YOUR SOLIN GENERATED RECIPE
Creamy Pesto Chicken Pasta with Sun-Dried Tomatoes
Sautéed chicken breast tossed with whole grain pasta in a velvety pesto cream sauce, accented by the chewy sweetness of sun-dried tomatoes.
INGREDIENTS
5 oz chicken breast
1 oz whole grain penne
1 tbsp basil pesto
2 tbsp non-fat Greek yogurt
2 tbsp sun-dried tomatoes
1 cup baby spinach
1 clove garlic
1 tsp extra virgin olive oil
0.25 tsp sea salt
0.25 tsp black pepper
PREPARATION
Bring a pot of salted water to a boil and cook the whole grain penne according to package directions until al dente.
While the pasta cooks, heat the olive oil in a large skillet over medium-high heat.

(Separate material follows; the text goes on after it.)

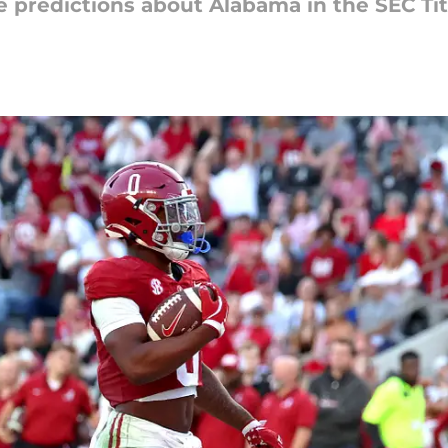
 predictions about Alabama in the SEC Ti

Season the diced chicken breast with sea salt and black pepper, then add it to the skillet.
Sauté the chicken for 5-7 minutes until golden brown and cooked through, adding the minced garlic during the last minute of cooking.

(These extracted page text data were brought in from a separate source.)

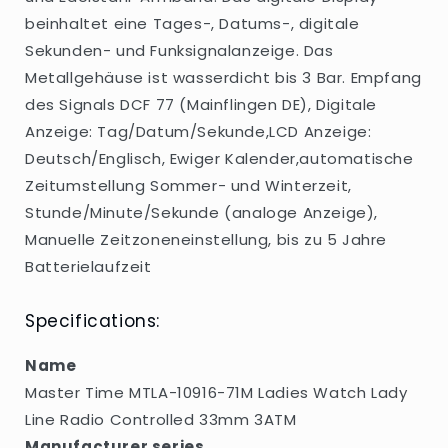
Radio
Radio
beinhaltet eine Tages-, Datums-, digitale
Controlled
Controlled
33mm
33mm
Sekunden- und Funksignalanzeige. Das
3ATM
3ATM
Metallgehäuse ist wasserdicht bis 3 Bar. Empfang
des Signals DCF 77 (Mainflingen DE), Digitale
Anzeige: Tag/Datum/Sekunde,LCD Anzeige:
Deutsch/Englisch, Ewiger Kalender,automatische
Zeitumstellung Sommer- und Winterzeit,
Stunde/Minute/Sekunde (analoge Anzeige),
Manuelle Zeitzoneneinstellung, bis zu 5 Jahre
Batterielaufzeit
Specifications:
Name
Master Time MTLA-10916-71M Ladies Watch Lady
Line Radio Controlled 33mm 3ATM
Manufacturer series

Stir in the chopped sun-dried tomatoes and baby spinach, cooking just until the spinach leaves are wilted.
Reduce the heat to low and stir in the basil pesto and Greek yogurt until a smooth, velvety sauce forms.
Drain the pasta, reserving 2 tablespoons of the cooking water, and toss the noodles into the skillet.
Mix everything thoroughly, adding the reserved pasta water if needed to reach your desired creamy consistency, and serve immediately.